Source records:
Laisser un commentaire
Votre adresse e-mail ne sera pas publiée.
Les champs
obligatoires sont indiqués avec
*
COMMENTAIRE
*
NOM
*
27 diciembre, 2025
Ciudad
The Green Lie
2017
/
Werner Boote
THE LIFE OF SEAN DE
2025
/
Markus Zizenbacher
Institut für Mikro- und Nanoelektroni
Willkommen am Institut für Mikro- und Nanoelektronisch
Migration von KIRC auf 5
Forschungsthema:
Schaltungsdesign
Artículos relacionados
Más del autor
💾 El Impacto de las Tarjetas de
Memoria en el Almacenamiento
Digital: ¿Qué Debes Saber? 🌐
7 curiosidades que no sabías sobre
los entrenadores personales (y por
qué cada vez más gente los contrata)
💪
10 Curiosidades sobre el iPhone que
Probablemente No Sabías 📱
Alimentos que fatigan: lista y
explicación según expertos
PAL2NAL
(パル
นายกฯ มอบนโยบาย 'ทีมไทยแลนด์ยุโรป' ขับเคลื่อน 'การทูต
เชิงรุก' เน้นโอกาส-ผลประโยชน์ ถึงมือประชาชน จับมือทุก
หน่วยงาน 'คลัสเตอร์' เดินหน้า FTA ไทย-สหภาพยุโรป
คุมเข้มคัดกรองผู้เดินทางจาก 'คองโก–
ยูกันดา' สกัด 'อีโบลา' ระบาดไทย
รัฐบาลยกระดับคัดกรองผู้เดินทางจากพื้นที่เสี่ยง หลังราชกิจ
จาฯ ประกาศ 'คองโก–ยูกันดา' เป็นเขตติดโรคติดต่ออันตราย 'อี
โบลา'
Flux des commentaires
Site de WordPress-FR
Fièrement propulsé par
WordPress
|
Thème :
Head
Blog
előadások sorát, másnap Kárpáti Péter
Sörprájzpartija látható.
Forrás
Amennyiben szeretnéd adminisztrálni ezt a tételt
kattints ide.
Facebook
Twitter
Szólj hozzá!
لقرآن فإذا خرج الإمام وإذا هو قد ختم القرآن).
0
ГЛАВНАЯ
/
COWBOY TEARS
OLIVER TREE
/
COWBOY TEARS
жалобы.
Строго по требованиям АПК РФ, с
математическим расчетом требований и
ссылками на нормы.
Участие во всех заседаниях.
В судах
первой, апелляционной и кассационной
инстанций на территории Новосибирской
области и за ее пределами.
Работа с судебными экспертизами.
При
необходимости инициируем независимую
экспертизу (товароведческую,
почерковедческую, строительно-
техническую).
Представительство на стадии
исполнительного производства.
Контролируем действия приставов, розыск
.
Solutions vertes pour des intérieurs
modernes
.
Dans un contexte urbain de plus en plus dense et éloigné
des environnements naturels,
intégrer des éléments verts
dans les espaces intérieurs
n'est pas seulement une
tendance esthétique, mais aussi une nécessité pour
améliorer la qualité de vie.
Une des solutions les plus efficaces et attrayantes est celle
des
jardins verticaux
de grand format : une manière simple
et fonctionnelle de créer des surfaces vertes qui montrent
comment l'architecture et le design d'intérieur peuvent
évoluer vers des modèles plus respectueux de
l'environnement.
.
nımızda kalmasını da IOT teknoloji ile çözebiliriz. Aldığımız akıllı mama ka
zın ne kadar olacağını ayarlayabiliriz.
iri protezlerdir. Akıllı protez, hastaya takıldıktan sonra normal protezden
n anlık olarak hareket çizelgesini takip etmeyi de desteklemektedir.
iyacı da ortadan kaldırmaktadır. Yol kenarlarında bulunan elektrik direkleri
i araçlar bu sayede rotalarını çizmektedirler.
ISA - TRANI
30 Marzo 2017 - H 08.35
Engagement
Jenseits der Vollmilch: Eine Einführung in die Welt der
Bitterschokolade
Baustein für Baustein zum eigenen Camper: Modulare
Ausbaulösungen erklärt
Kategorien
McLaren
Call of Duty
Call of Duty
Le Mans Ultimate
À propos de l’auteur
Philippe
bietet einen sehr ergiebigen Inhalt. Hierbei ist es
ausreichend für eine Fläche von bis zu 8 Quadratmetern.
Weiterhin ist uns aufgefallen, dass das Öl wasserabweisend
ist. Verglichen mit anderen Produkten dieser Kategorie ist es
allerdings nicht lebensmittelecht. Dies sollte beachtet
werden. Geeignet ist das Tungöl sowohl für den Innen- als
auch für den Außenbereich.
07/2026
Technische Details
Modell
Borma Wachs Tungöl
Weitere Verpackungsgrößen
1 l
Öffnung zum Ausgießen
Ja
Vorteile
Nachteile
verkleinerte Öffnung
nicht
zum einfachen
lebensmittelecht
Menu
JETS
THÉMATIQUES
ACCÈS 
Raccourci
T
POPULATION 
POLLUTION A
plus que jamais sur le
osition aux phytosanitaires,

ASSIGNMENT:
Identify the lines above with the word "nicht". Copy them.

RESPONSE AREA:
allerdings nicht lebensmittelecht. Dies sollte beachtet
nicht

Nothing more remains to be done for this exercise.